I'm trying some things with github CI. Will give you updates.

Answer 9 · 2025-05-19T12:47:11.000Z

With the version from my macos branch (https://github.com/Tazmaniac/testssl.sh/tree/macos)

Could you run on macos testssl.sh -R --debug 1 https://81.169.166.184 and give me the debug files 81.169.166.184.run_renego.txt and 81.169.166.184.run_renego.errorlog ?

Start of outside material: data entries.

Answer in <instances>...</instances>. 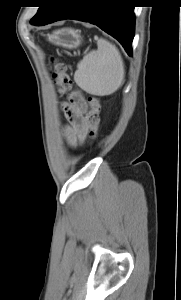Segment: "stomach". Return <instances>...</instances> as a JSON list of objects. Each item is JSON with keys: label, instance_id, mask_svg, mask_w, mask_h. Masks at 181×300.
<instances>
[{"label": "stomach", "instance_id": "obj_1", "mask_svg": "<svg viewBox=\"0 0 181 300\" xmlns=\"http://www.w3.org/2000/svg\"><path fill=\"white\" fill-rule=\"evenodd\" d=\"M49 42L66 49H76L82 43V38L78 30L63 28L47 35Z\"/></svg>", "mask_w": 181, "mask_h": 300}]
</instances>
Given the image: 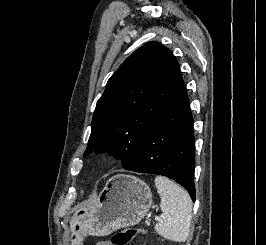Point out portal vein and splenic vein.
<instances>
[{
	"label": "portal vein and splenic vein",
	"mask_w": 266,
	"mask_h": 245,
	"mask_svg": "<svg viewBox=\"0 0 266 245\" xmlns=\"http://www.w3.org/2000/svg\"><path fill=\"white\" fill-rule=\"evenodd\" d=\"M155 221H160V217H155Z\"/></svg>",
	"instance_id": "18ae733b"
}]
</instances>
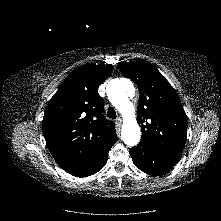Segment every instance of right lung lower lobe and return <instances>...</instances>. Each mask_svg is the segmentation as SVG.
Instances as JSON below:
<instances>
[{"label":"right lung lower lobe","instance_id":"right-lung-lower-lobe-1","mask_svg":"<svg viewBox=\"0 0 221 221\" xmlns=\"http://www.w3.org/2000/svg\"><path fill=\"white\" fill-rule=\"evenodd\" d=\"M109 144L101 151H99L91 160L82 164L80 166L74 167L72 169L66 170L68 173L77 176V177H87L95 174L99 170L103 168L105 163L107 162L108 153L112 147V145L116 142Z\"/></svg>","mask_w":221,"mask_h":221}]
</instances>
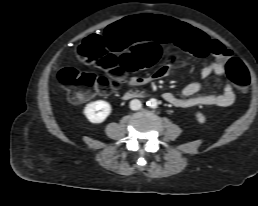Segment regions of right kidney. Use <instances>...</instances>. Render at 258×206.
<instances>
[{"mask_svg":"<svg viewBox=\"0 0 258 206\" xmlns=\"http://www.w3.org/2000/svg\"><path fill=\"white\" fill-rule=\"evenodd\" d=\"M111 112V105L103 100L91 102L87 104L83 110V114L86 116V118L91 123L95 124L104 122L107 119V117L111 114Z\"/></svg>","mask_w":258,"mask_h":206,"instance_id":"obj_1","label":"right kidney"}]
</instances>
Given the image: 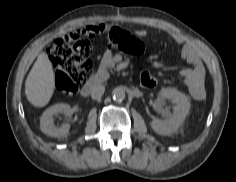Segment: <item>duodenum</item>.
Wrapping results in <instances>:
<instances>
[{"mask_svg":"<svg viewBox=\"0 0 236 182\" xmlns=\"http://www.w3.org/2000/svg\"><path fill=\"white\" fill-rule=\"evenodd\" d=\"M106 78V74L104 71H101L98 75L92 76L82 87L81 89V95L82 96H88L92 90L99 85L101 82H103Z\"/></svg>","mask_w":236,"mask_h":182,"instance_id":"obj_1","label":"duodenum"}]
</instances>
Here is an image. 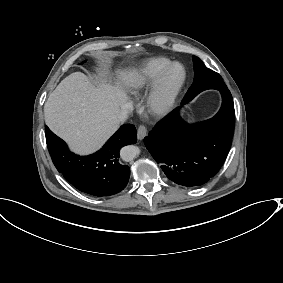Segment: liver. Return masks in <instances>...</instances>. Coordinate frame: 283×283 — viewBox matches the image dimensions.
<instances>
[{"mask_svg":"<svg viewBox=\"0 0 283 283\" xmlns=\"http://www.w3.org/2000/svg\"><path fill=\"white\" fill-rule=\"evenodd\" d=\"M142 85L136 69L120 72L118 85H93L81 72L64 78L44 105L45 123L71 150L89 154L99 149L117 130L118 116L132 104L124 87Z\"/></svg>","mask_w":283,"mask_h":283,"instance_id":"obj_1","label":"liver"}]
</instances>
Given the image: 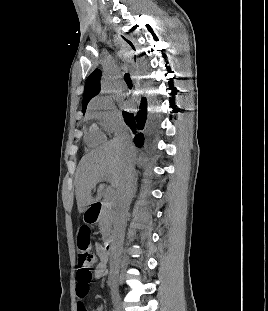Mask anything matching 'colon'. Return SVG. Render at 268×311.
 <instances>
[{
    "mask_svg": "<svg viewBox=\"0 0 268 311\" xmlns=\"http://www.w3.org/2000/svg\"><path fill=\"white\" fill-rule=\"evenodd\" d=\"M94 260L91 248L90 229L82 227L77 237V285L81 296H86L89 291V283L92 280V272L89 268Z\"/></svg>",
    "mask_w": 268,
    "mask_h": 311,
    "instance_id": "colon-1",
    "label": "colon"
}]
</instances>
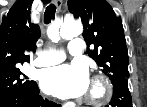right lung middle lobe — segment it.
Here are the masks:
<instances>
[{
  "label": "right lung middle lobe",
  "instance_id": "obj_1",
  "mask_svg": "<svg viewBox=\"0 0 147 107\" xmlns=\"http://www.w3.org/2000/svg\"><path fill=\"white\" fill-rule=\"evenodd\" d=\"M37 83L28 80L18 66L0 71V102L17 94L34 91Z\"/></svg>",
  "mask_w": 147,
  "mask_h": 107
}]
</instances>
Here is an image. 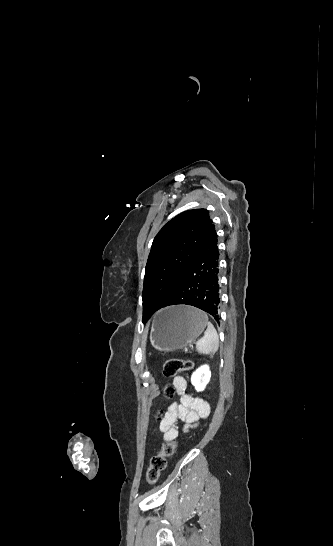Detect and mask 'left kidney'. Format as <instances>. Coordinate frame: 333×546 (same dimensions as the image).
<instances>
[{
  "label": "left kidney",
  "mask_w": 333,
  "mask_h": 546,
  "mask_svg": "<svg viewBox=\"0 0 333 546\" xmlns=\"http://www.w3.org/2000/svg\"><path fill=\"white\" fill-rule=\"evenodd\" d=\"M211 377L208 365H202L191 376V383L197 391H203Z\"/></svg>",
  "instance_id": "5707ae66"
}]
</instances>
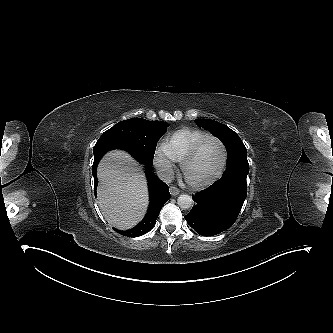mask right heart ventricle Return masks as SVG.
Instances as JSON below:
<instances>
[{
  "instance_id": "e07e8e85",
  "label": "right heart ventricle",
  "mask_w": 333,
  "mask_h": 333,
  "mask_svg": "<svg viewBox=\"0 0 333 333\" xmlns=\"http://www.w3.org/2000/svg\"><path fill=\"white\" fill-rule=\"evenodd\" d=\"M209 133L192 128H182L172 133L165 146L168 153L175 161H182L192 146Z\"/></svg>"
}]
</instances>
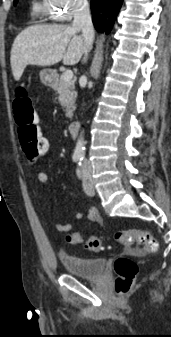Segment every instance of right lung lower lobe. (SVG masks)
Returning a JSON list of instances; mask_svg holds the SVG:
<instances>
[{"instance_id": "1", "label": "right lung lower lobe", "mask_w": 171, "mask_h": 337, "mask_svg": "<svg viewBox=\"0 0 171 337\" xmlns=\"http://www.w3.org/2000/svg\"><path fill=\"white\" fill-rule=\"evenodd\" d=\"M123 0H91L92 20L98 32L109 33Z\"/></svg>"}]
</instances>
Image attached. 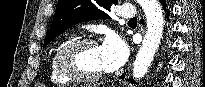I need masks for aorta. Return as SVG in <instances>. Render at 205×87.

Answer 10 · 2025-05-19T12:51:32.000Z

Thanks for the update. A couple of choices:

use the t the mac_runner branch with the CI check and restrict it on the only necessary code like prove -v t/61_diff_testsslsh.t (last line) . You can modify the check2run variable to narrow it down further. That would be for the issue "different results for Secure Client-Initiated Renegotiation"
for the "/testssl.sh: line 17665: [[: 0" issue (lower prio as above as it happens "only"for the CI runs) you probably need most of the CI check to get that fixed in testssl.sh.

Alternatively

Get bash 3 from https://ftp.gnu.org/gnu/bash/
if needed (doesn't seem so for this issue): get LibreSSL 3.7.x from here: https://www.libressl.org/releases.html

Answer 11 · 2025-05-19T13:57:34.000Z

Running the test with this patch

@@ -17665,7 +17665,7 @@ run_renego() {
                          && [[ $(tail -1 $ERRFILE | grep -acE '^(RENEGOTIATING|depth|verify|notAfter)') -eq 1 ]] \
                          && [[ $k -lt 120 ]]; \
                        do sleep $ssl_reneg_wait; ((k++)); if (tail -5 $TMPFILE| grep -qa '^closed'); then break; fi; done; \
-               done) | \
+               done) 2>/dev/null | \
                $OPENSSL_NOTIMEOUT s_client $(s_client_options "$proto $legacycmd $STARTTLS $BUGS -connect $NODEIP:$PORT $PROXY $SNI") >$TMPFILE 2>$ERRFILE &
           pid=$!
           ( sleep $((ssl_reneg_attempts*3+3)) && kill $pid && touch $TEMPDIR/was_killed ) >&2 2>/dev/null &

Give me expected result:
https://github.com/Tazmaniac/testssl.sh/actions/runs/15114833717/job/42482757375

And the failed to flush stdout message seems to not be in my code.

Answer 12 · 2025-05-19T14:23:40.000Z

Sigh, can reproduce that. Looks like the /usr/bin/echo you suggested was not a good idea.